Мельком смотрю в его лицо. Оно живое. Без осуждения. Как будто он наконец-то опустил стекло, которое стояло между нами все эти дни.
– Айдар-бей – хороший человек. Он тебе плохо не сделает.
Выть хочется. И хотя бы не слышать это имя до никаха. Дергаю руки, Бекир придерживает. Вздыхает, двигается еще ближе:
– Ты ему сильно приглянулась, видно же. Это он тогда мне объяснил, что нельзя на тебя злиться. Права не имею.
Слова пробивают броню. Рушат мою защиту безразличием. Почему именно они? Почему именно о нем? Почему это случилось не когда папа врал, что желает нам благополучия? Я же знаю, что на самом деле, он желает его себе. Хочет внуков от господина прокурора. Чтобы побыстрее посильнее породниться.
Ловлю себя на том, что все эти вопросы задаю молча, глазами, смотря на Бекира.
Он видит, что немного ожила. Улыбается и тянется к щеке.
– Я хочу, чтобы ты была счастливой, сестренка. Если неправ в чем-то – прости. Я тебя не брошу. Я рядом всегда…
Выдыхаю и дергаюсь.
– Рехмет.
Благодарю, встаю и движусь к двери, оставляя брата на корточках. Чувствую взгляд спиной, а сама нажимаю на ручку.
Я уже даже не знаю, где мне будет лучше. В доме родных лицемеров или навязанного чужака.
Всю дорогу до мечети отвлекаюсь от накатывающей паники мыслями о словах брата. Может просто убедить себя, что мне везет? Может придумать, что господин прокурор сильно-сильно влюбился с нескольких взглядов? Спасает меня? Будет любить, беречь?
Может притвориться, что я готова довериться судьбе?

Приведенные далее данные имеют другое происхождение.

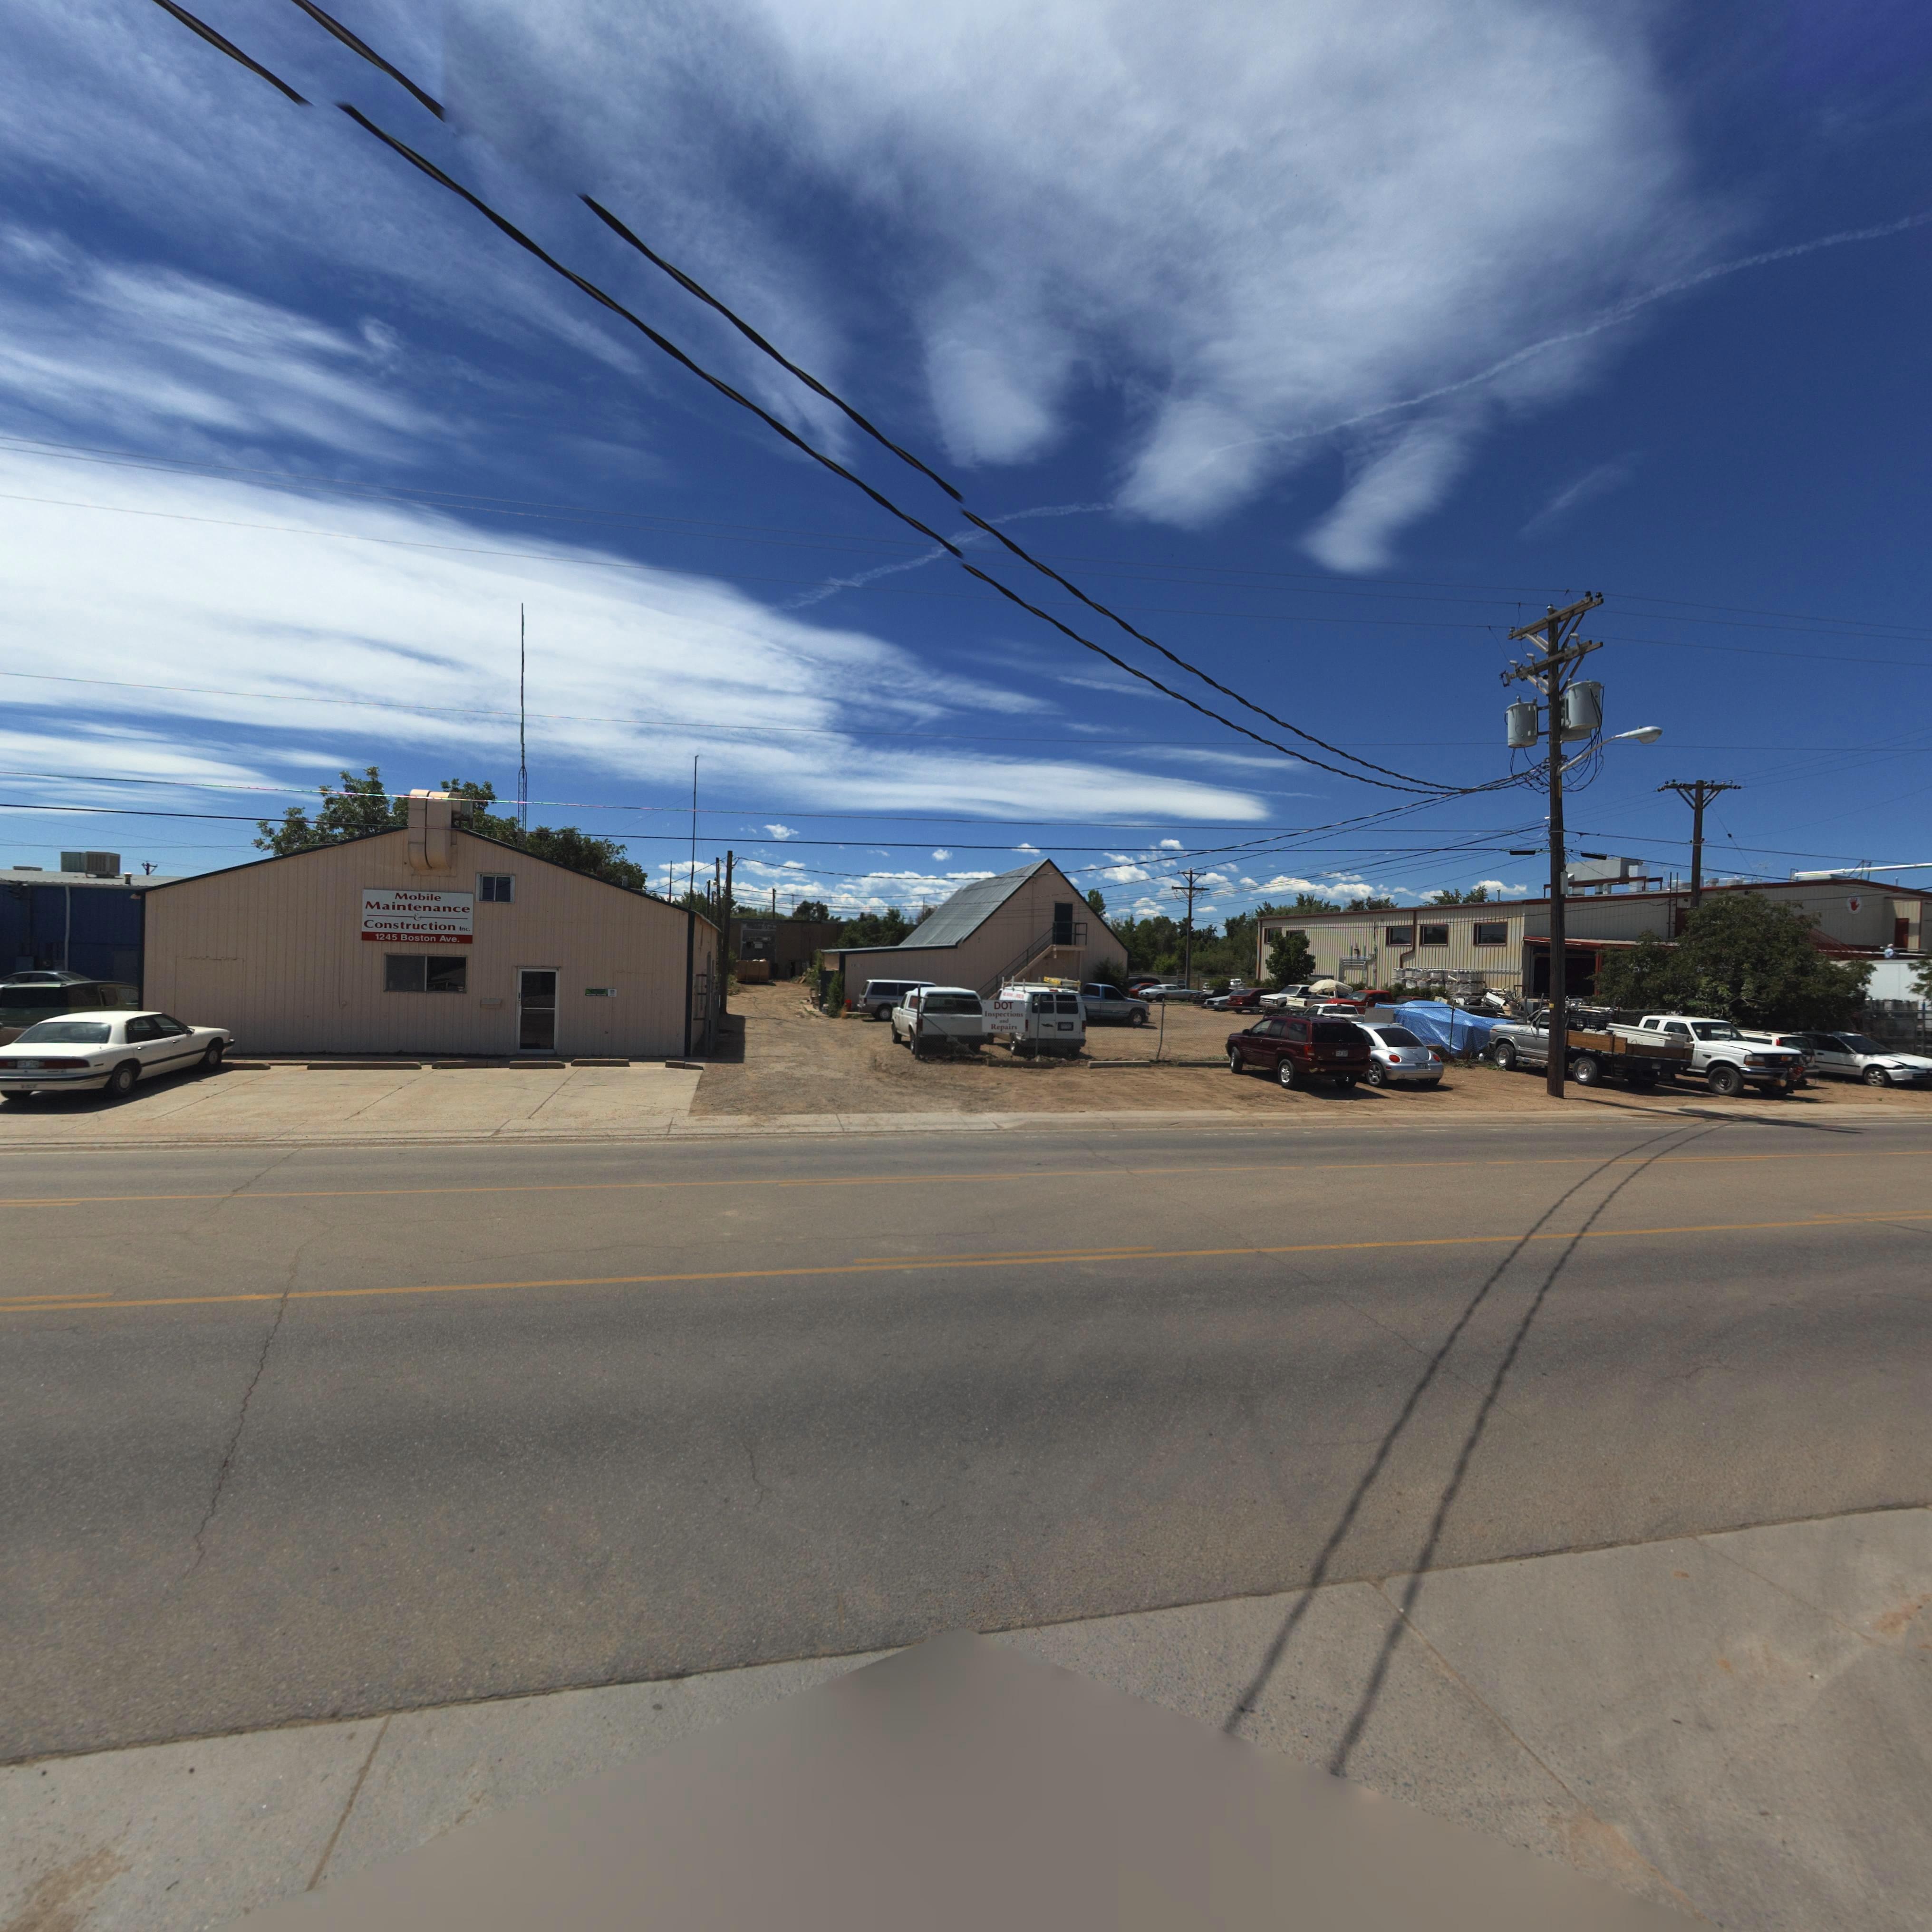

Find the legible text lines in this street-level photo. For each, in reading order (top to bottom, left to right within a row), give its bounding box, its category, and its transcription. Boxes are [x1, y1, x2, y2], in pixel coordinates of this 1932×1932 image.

[393, 891, 442, 902] BusinessName: Mobile
[364, 900, 471, 914] BusinessName: Maintenance
[363, 918, 471, 932] BusinessName: Construction Inc.
[374, 933, 398, 940] StreetNumber: 1245
[400, 934, 460, 942] StreetName: Boston Ave.
[992, 1001, 1014, 1010] BusinessName: DOT
[984, 1010, 1023, 1018] BusinessName: Inspections
[998, 1019, 1009, 1024] BusinessName: and
[990, 1024, 1017, 1032] BusinessName: Repairs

Каждый раз прихожу к выводу, что на это я не способна. Но и не думать, что возможно он не так плох, тоже не могу.
Зачем ему было уговаривать Бекира мириться? Это же я страдала. Ему-то что?
Как только вижу Салманова, стоящего у своей машины, обо всем забываю.
В мечети мы будем без посторонних. Это его условие. И, как ни странно, я ему за это благодарна.
Успеваю отметить, что выглядит мой жених еще лучше, чем обычно.
Поворачивается ко мне, упирается основанием ладони в крышу своей машины и цепко смотрит, как иду.
Сквозь абсолютную серость пробиваются зеленые сполохи. Мне хочется, чтобы отвел взгляд, а потом вспоминаю, что я вообще-то его вещь и мои хотелки он исполнять отныне не обязан. Захлебываюсь в отчаянье. Снова кусаю губы.